::: Information supplied :::

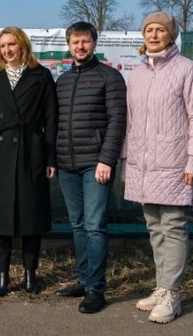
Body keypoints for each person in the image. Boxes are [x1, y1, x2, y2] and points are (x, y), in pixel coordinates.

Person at [122, 11, 193, 324]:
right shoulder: (137, 73)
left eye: (161, 30)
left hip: (175, 163)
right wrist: (127, 159)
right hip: (144, 165)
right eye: (149, 30)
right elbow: (132, 121)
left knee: (172, 226)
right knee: (154, 225)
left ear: (171, 35)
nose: (154, 35)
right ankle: (162, 287)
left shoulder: (188, 69)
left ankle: (172, 295)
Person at [0, 26, 57, 297]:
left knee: (30, 218)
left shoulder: (41, 76)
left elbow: (51, 120)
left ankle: (30, 273)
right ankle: (2, 274)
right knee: (1, 219)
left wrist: (49, 157)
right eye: (3, 46)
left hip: (30, 152)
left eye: (12, 44)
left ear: (23, 45)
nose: (7, 50)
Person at [54, 21, 126, 313]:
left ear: (94, 43)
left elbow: (117, 121)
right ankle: (84, 280)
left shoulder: (110, 77)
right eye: (75, 42)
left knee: (95, 226)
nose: (80, 47)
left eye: (85, 41)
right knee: (78, 224)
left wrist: (106, 159)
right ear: (69, 46)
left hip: (96, 165)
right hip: (66, 165)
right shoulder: (63, 80)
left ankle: (96, 289)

:::

### Work instruction
Output all of the entries once more, word for word, with the images removed.

### Answer box
Body keypoints for each person in the image. Boxes are [x1, y1, x2, y2] and points are (x, y), in pixel coordinates.

Person at [122, 11, 193, 324]:
right shoulder: (137, 73)
left eye: (161, 30)
left hip: (175, 163)
right wrist: (127, 159)
right hip: (144, 165)
right eye: (149, 30)
right elbow: (132, 121)
left knee: (172, 226)
right knee: (154, 225)
left ear: (171, 35)
nose: (154, 35)
right ankle: (162, 287)
left shoulder: (188, 69)
left ankle: (172, 295)
Person at [0, 26, 57, 297]:
left knee: (30, 218)
left shoulder: (41, 76)
left elbow: (51, 120)
left ankle: (30, 273)
right ankle: (2, 274)
right knee: (1, 219)
left wrist: (49, 157)
right eye: (3, 46)
left hip: (30, 152)
left eye: (12, 44)
left ear: (23, 45)
nose: (7, 50)
Person at [54, 21, 126, 313]:
left ear: (94, 43)
left elbow: (117, 121)
right ankle: (84, 280)
left shoulder: (110, 77)
right eye: (75, 42)
left knee: (95, 226)
nose: (80, 47)
left eye: (85, 41)
right knee: (78, 224)
left wrist: (106, 159)
right ear: (69, 46)
left hip: (96, 165)
right hip: (66, 165)
right shoulder: (63, 80)
left ankle: (96, 289)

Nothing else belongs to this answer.